- [Task description]:
Pick out every line in the listing below that contains the word "veya", matching case exactly.

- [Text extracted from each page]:
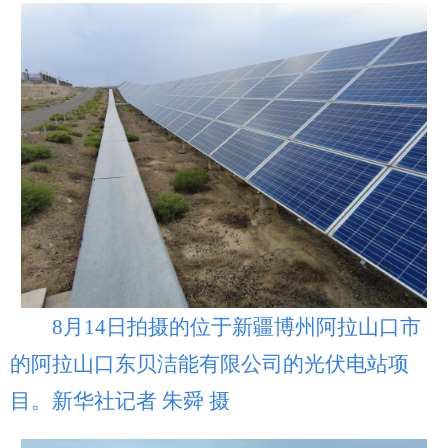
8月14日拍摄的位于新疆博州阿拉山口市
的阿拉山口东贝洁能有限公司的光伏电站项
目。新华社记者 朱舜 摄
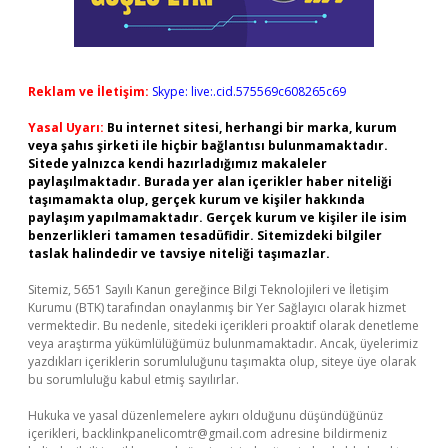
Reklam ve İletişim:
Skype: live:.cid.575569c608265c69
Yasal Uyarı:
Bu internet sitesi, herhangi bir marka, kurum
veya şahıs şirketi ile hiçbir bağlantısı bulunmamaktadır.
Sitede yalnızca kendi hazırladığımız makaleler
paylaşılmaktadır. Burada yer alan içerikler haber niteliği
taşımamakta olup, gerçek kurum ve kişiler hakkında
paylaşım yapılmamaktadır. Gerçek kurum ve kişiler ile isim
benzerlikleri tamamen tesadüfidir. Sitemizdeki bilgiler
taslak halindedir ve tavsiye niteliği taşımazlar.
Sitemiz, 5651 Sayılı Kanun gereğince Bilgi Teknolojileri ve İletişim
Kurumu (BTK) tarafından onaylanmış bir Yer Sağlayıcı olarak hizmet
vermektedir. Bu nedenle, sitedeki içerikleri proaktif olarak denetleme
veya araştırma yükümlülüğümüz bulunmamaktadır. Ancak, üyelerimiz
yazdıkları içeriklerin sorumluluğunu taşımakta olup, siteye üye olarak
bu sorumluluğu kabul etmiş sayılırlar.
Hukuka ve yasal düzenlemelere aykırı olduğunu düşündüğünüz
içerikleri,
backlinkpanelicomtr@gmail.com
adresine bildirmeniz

- [Written solution]:
veya şahıs şirketi ile hiçbir bağlantısı bulunmamaktadır.
veya araştırma yükümlülüğümüz bulunmamaktadır. Ancak, üyelerimiz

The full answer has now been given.